[Saved entries]
= = = =

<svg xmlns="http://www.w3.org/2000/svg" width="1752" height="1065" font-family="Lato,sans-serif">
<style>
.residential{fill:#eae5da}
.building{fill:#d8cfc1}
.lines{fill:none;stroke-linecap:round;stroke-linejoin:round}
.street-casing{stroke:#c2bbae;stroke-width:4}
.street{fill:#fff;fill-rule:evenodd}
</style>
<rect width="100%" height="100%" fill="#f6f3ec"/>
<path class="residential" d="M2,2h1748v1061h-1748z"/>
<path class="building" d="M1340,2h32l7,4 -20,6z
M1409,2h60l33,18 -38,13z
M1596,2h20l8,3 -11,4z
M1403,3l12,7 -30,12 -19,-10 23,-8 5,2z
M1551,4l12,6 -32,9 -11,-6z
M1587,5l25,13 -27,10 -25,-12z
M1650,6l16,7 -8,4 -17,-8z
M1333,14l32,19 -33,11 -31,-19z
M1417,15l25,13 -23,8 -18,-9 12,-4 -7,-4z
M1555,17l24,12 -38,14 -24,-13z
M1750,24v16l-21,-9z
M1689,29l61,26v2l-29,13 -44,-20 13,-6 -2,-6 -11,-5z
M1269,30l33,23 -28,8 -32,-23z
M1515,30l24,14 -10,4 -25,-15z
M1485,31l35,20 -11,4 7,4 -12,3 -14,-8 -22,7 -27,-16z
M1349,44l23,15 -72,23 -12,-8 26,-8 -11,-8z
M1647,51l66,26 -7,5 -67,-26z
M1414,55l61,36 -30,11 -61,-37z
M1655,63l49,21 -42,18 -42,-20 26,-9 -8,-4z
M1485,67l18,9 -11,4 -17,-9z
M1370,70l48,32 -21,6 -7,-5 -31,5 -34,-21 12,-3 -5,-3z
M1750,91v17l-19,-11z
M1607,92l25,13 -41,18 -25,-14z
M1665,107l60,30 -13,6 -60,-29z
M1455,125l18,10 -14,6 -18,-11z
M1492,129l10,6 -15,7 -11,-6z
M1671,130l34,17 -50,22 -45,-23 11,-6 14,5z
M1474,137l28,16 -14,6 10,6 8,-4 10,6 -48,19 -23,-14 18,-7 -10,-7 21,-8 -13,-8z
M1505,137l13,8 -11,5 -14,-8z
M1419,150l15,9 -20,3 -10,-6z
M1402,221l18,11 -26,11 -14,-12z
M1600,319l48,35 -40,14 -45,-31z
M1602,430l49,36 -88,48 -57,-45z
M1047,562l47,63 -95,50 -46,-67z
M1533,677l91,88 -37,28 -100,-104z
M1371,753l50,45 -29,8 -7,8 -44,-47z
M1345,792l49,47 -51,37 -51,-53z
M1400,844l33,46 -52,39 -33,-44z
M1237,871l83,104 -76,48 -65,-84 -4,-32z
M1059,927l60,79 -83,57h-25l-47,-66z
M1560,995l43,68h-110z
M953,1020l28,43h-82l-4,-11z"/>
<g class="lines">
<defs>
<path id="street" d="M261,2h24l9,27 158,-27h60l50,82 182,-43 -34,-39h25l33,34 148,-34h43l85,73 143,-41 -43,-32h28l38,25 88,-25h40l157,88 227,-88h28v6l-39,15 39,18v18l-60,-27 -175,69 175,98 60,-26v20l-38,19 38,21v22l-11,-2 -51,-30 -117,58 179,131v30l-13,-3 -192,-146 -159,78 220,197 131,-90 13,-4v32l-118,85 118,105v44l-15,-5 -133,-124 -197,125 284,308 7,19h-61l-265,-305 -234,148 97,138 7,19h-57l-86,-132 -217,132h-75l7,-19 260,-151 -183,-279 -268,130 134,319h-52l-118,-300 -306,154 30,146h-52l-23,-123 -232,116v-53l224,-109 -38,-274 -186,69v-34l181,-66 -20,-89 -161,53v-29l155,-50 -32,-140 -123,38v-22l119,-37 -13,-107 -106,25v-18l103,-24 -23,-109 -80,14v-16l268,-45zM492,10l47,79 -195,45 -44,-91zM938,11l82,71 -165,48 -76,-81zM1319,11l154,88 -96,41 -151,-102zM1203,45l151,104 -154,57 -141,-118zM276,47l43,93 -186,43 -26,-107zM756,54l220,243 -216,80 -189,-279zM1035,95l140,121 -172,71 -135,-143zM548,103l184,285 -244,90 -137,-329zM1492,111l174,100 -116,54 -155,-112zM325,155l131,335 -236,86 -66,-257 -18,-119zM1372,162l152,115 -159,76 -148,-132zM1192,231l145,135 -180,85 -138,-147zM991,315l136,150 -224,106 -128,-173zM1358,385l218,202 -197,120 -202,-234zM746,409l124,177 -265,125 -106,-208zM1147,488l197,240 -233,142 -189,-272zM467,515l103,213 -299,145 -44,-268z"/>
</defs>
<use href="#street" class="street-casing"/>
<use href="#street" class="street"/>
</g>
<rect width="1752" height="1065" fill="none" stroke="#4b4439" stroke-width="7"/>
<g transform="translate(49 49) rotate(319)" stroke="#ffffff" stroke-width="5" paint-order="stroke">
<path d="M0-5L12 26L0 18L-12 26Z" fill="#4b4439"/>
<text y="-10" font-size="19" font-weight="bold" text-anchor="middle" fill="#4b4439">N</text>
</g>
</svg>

= = = =

**EXERCISE INSTRUCTIONS:** Nothing should be left out: return all of the records exactly.

**EXPECTED OUTPUT:**
<svg xmlns="http://www.w3.org/2000/svg" width="1752" height="1065" font-family="Lato,sans-serif">
<style>
.residential{fill:#eae5da}
.building{fill:#d8cfc1}
.lines{fill:none;stroke-linecap:round;stroke-linejoin:round}
.street-casing{stroke:#c2bbae;stroke-width:4}
.street{fill:#fff;fill-rule:evenodd}
</style>
<rect width="100%" height="100%" fill="#f6f3ec"/>
<path class="residential" d="M2,2h1748v1061h-1748z"/>
<path class="building" d="M1340,2h32l7,4 -20,6z
M1409,2h60l33,18 -38,13z
M1596,2h20l8,3 -11,4z
M1403,3l12,7 -30,12 -19,-10 23,-8 5,2z
M1551,4l12,6 -32,9 -11,-6z
M1587,5l25,13 -27,10 -25,-12z
M1650,6l16,7 -8,4 -17,-8z
M1333,14l32,19 -33,11 -31,-19z
M1417,15l25,13 -23,8 -18,-9 12,-4 -7,-4z
M1555,17l24,12 -38,14 -24,-13z
M1750,24v16l-21,-9z
M1689,29l61,26v2l-29,13 -44,-20 13,-6 -2,-6 -11,-5z
M1269,30l33,23 -28,8 -32,-23z
M1515,30l24,14 -10,4 -25,-15z
M1485,31l35,20 -11,4 7,4 -12,3 -14,-8 -22,7 -27,-16z
M1349,44l23,15 -72,23 -12,-8 26,-8 -11,-8z
M1647,51l66,26 -7,5 -67,-26z
M1414,55l61,36 -30,11 -61,-37z
M1655,63l49,21 -42,18 -42,-20 26,-9 -8,-4z
M1485,67l18,9 -11,4 -17,-9z
M1370,70l48,32 -21,6 -7,-5 -31,5 -34,-21 12,-3 -5,-3z
M1750,91v17l-19,-11z
M1607,92l25,13 -41,18 -25,-14z
M1665,107l60,30 -13,6 -60,-29z
M1455,125l18,10 -14,6 -18,-11z
M1492,129l10,6 -15,7 -11,-6z
M1671,130l34,17 -50,22 -45,-23 11,-6 14,5z
M1474,137l28,16 -14,6 10,6 8,-4 10,6 -48,19 -23,-14 18,-7 -10,-7 21,-8 -13,-8z
M1505,137l13,8 -11,5 -14,-8z
M1419,150l15,9 -20,3 -10,-6z
M1402,221l18,11 -26,11 -14,-12z
M1600,319l48,35 -40,14 -45,-31z
M1602,430l49,36 -88,48 -57,-45z
M1047,562l47,63 -95,50 -46,-67z
M1533,677l91,88 -37,28 -100,-104z
M1371,753l50,45 -29,8 -7,8 -44,-47z
M1345,792l49,47 -51,37 -51,-53z
M1400,844l33,46 -52,39 -33,-44z
M1237,871l83,104 -76,48 -65,-84 -4,-32z
M1059,927l60,79 -83,57h-25l-47,-66z
M1560,995l43,68h-110z
M953,1020l28,43h-82l-4,-11z"/>
<g class="lines">
<defs>
<path id="street" d="M261,2h24l9,27 158,-27h60l50,82 182,-43 -34,-39h25l33,34 148,-34h43l85,73 143,-41 -43,-32h28l38,25 88,-25h40l157,88 227,-88h28v6l-39,15 39,18v18l-60,-27 -175,69 175,98 60,-26v20l-38,19 38,21v22l-11,-2 -51,-30 -117,58 179,131v30l-13,-3 -192,-146 -159,78 220,197 131,-90 13,-4v32l-118,85 118,105v44l-15,-5 -133,-124 -197,125 284,308 7,19h-61l-265,-305 -234,148 97,138 7,19h-57l-86,-132 -217,132h-75l7,-19 260,-151 -183,-279 -268,130 134,319h-52l-118,-300 -306,154 30,146h-52l-23,-123 -232,116v-53l224,-109 -38,-274 -186,69v-34l181,-66 -20,-89 -161,53v-29l155,-50 -32,-140 -123,38v-22l119,-37 -13,-107 -106,25v-18l103,-24 -23,-109 -80,14v-16l268,-45zM492,10l47,79 -195,45 -44,-91zM938,11l82,71 -165,48 -76,-81zM1319,11l154,88 -96,41 -151,-102zM1203,45l151,104 -154,57 -141,-118zM276,47l43,93 -186,43 -26,-107zM756,54l220,243 -216,80 -189,-279zM1035,95l140,121 -172,71 -135,-143zM548,103l184,285 -244,90 -137,-329zM1492,111l174,100 -116,54 -155,-112zM325,155l131,335 -236,86 -66,-257 -18,-119zM1372,162l152,115 -159,76 -148,-132zM1192,231l145,135 -180,85 -138,-147zM991,315l136,150 -224,106 -128,-173zM1358,385l218,202 -197,120 -202,-234zM746,409l124,177 -265,125 -106,-208zM1147,488l197,240 -233,142 -189,-272zM467,515l103,213 -299,145 -44,-268z"/>
</defs>
<use href="#street" class="street-casing"/>
<use href="#street" class="street"/>
</g>
<rect width="1752" height="1065" fill="none" stroke="#4b4439" stroke-width="7"/>
<g transform="translate(49 49) rotate(319)" stroke="#ffffff" stroke-width="5" paint-order="stroke">
<path d="M0-5L12 26L0 18L-12 26Z" fill="#4b4439"/>
<text y="-10" font-size="19" font-weight="bold" text-anchor="middle" fill="#4b4439">N</text>
</g>
</svg>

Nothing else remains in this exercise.